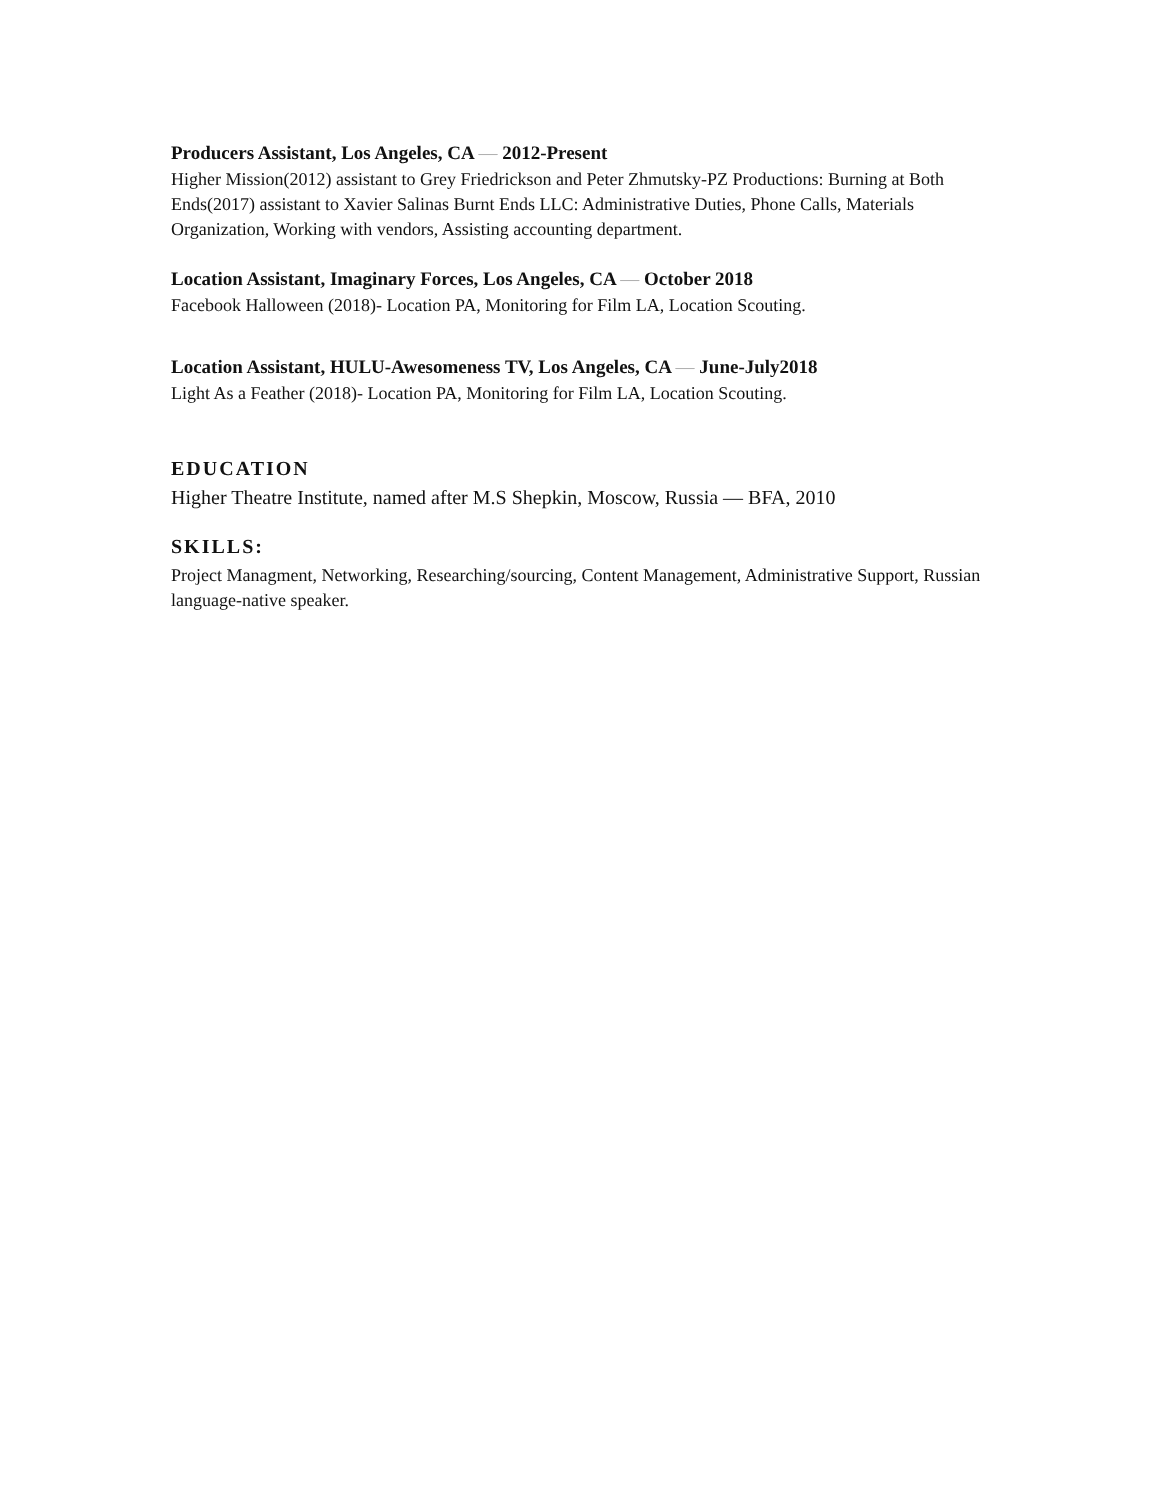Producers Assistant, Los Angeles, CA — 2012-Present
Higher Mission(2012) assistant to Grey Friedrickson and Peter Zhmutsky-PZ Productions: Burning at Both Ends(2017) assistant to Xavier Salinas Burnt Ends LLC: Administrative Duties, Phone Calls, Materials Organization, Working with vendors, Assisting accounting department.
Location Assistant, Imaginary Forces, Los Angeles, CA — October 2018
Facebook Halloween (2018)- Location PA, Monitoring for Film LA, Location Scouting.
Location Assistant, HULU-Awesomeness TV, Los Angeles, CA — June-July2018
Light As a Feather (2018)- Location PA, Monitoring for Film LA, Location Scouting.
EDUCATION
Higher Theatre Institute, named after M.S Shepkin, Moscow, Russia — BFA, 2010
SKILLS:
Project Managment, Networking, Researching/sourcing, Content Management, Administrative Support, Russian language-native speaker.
════════
TASK GOAL:
The full listing, transcribed exactly and without its pictures, is the expected result.

RESPONSE AREA:
Producers Assistant, Los Angeles, CA — 2012-Present
Higher Mission(2012) assistant to Grey Friedrickson and Peter Zhmutsky-PZ Productions: Burning at Both Ends(2017) assistant to Xavier Salinas Burnt Ends LLC: Administrative Duties, Phone Calls, Materials Organization, Working with vendors, Assisting accounting department.
Location Assistant, Imaginary Forces, Los Angeles, CA — October 2018
Facebook Halloween (2018)- Location PA, Monitoring for Film LA, Location Scouting.
Location Assistant, HULU-Awesomeness TV, Los Angeles, CA — June-July2018
Light As a Feather (2018)- Location PA, Monitoring for Film LA, Location Scouting.
EDUCATION
Higher Theatre Institute, named after M.S Shepkin, Moscow, Russia — BFA, 2010
SKILLS:
Project Managment, Networking, Researching/sourcing, Content Management, Administrative Support, Russian language-native speaker.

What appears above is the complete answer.